√Combine Like Terms?

**Enthusiast** · December 7th 2012, 07:42 PM

This is my first post, thank you for your consideration.

My question regards the process of adding radicals.

If it follows that
√8 = √2+4 = 2√2.

When why doesn't 2√2 + 2√2 = 2+2+√2+√2; instead of the correct answer of 4√2. How come the other like terms are discarted?

I know there is a super simple answer to this which will make me look like a complete mule, but I would rather be an informed mule than a proud fool.

**MarkFL** · December 7th 2012, 09:14 PM

What you want is:

$\sqrt{8}=\sqrt{4\cdot2}=\sqrt{4}\cdot\sqrt{2}=2 \sqrt{2}$

and:

$2\sqrt{2}+2\sqrt{2}=2\sqrt{2}(1+1)=2(2\sqrt{2})=4 \sqrt{2}$

**Soroban** · December 8th 2012, 05:27 AM

Hello, Enthusiast!

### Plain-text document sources
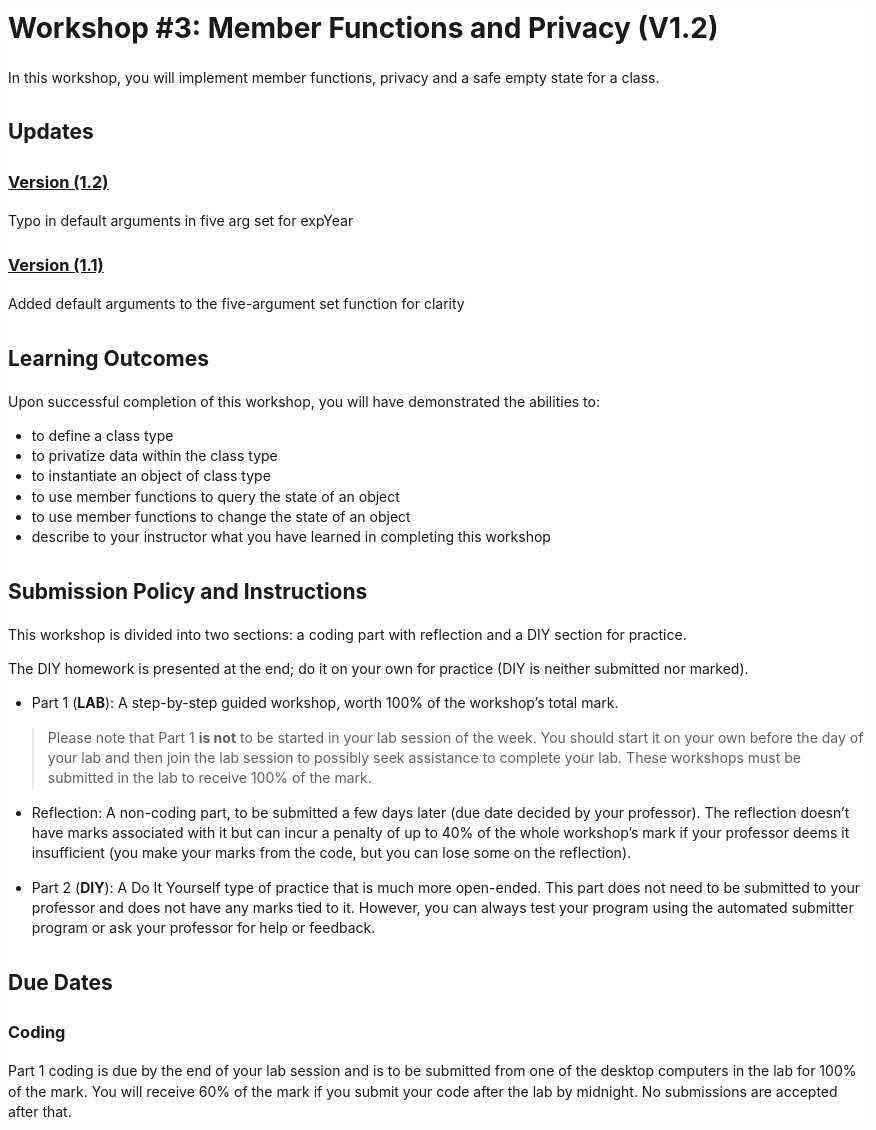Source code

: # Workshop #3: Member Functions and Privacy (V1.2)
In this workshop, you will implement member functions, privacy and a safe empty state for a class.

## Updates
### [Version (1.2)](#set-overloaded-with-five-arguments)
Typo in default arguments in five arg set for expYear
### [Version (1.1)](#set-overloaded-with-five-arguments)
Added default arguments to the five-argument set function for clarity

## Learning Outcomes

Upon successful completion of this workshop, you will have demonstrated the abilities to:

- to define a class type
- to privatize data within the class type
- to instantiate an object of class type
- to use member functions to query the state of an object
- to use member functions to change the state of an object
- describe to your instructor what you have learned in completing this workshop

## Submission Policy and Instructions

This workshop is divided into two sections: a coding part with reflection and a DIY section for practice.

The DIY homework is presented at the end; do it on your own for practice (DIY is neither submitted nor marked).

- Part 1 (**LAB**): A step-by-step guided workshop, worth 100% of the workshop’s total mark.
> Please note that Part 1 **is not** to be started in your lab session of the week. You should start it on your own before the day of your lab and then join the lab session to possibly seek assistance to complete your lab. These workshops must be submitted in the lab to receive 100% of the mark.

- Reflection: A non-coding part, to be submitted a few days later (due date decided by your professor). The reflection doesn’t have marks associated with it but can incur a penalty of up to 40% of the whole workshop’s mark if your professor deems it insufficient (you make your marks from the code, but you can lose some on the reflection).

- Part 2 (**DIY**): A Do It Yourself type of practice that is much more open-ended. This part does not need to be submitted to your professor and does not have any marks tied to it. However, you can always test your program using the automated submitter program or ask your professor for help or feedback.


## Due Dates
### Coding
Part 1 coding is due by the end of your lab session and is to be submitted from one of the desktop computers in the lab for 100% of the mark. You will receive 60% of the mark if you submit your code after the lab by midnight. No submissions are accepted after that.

### Tasks to carry out
A. Return the part of the forum thread on adding radicals that begins at the words "When why doesn't" and stops after the words "a proud fool.", copied word for word.
B. Take the forum thread on adding radicals further, picking up after its last line.

### Answers by item
A.
When why doesn't 2√2 + 2√2 = 2+2+√2+√2; instead of the correct answer of 4√2. How come the other like terms are discarted?

I know there is a super simple answer to this which will make me look like a complete mule, but I would rather be an informed mule than a proud fool.

B.
Welcome aboard!

Why doesn't 2√2 + 2√2 = 2 + 2 + √2 + √2 ?

It should be obvious that we don't add like that.

$2\sqrt{2}$ is simply "two times a thing".

Let $x$ = thing.

Then you have: . $2x + 2x$

Got it?

**Enthusiast** · December 8th 2012, 04:36 PM

I think I got really focused upon the deconstruction of the radicand and some how my "brain head" as Trippy would say got addition and multipication mixed up..

..I don't know. Thanks for the clarification everyone.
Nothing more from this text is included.